WHAT TO WORK ON
Copy out the listing below word for word, leaving out the pictures.
[EXERCISE MATERIAL — start]
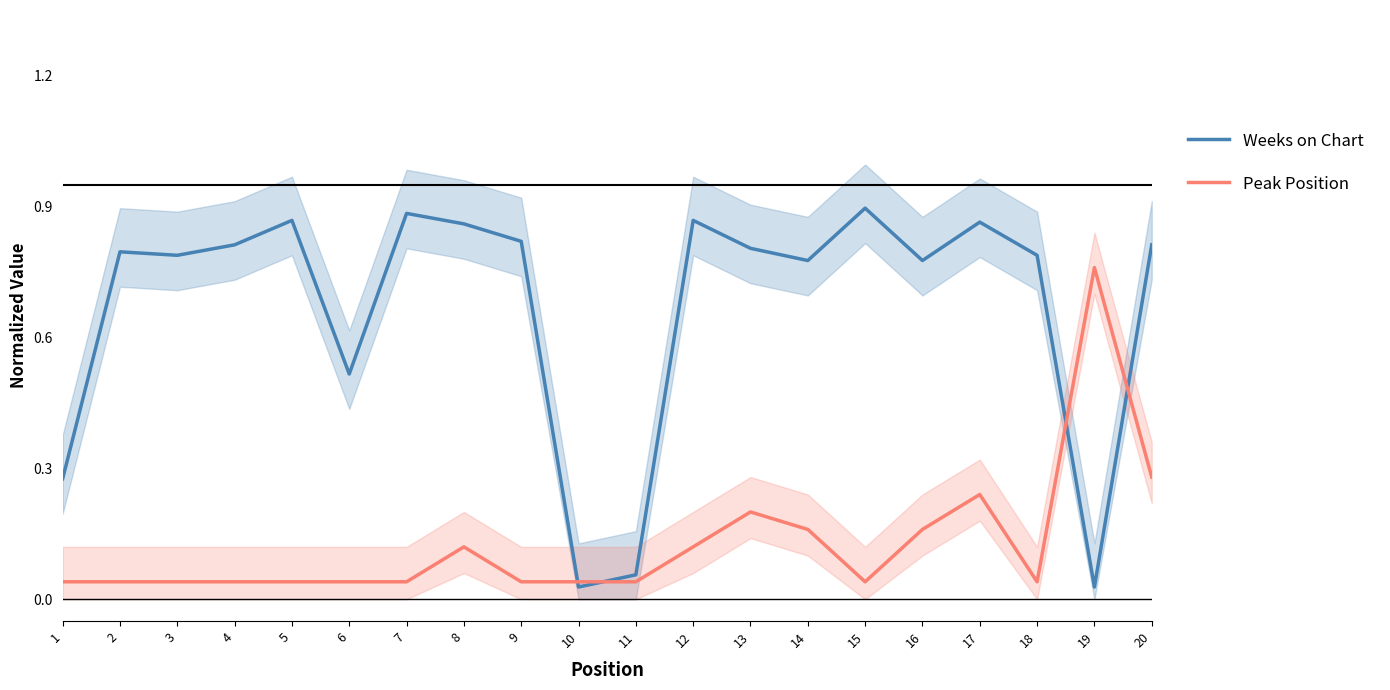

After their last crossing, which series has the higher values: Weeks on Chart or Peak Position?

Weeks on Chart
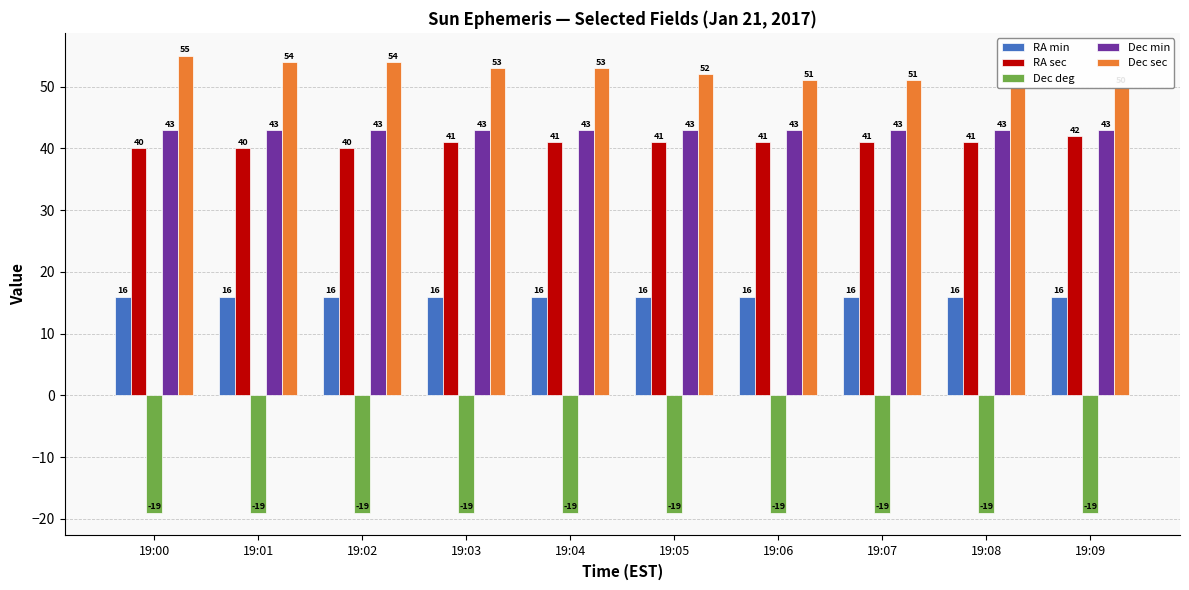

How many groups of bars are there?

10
[EXERCISE MATERIAL — finish]
WRITTEN SOLUTION
After their last crossing, which series has the higher values: Weeks on Chart or Peak Position?

Weeks on Chart

How many groups of bars are there?

10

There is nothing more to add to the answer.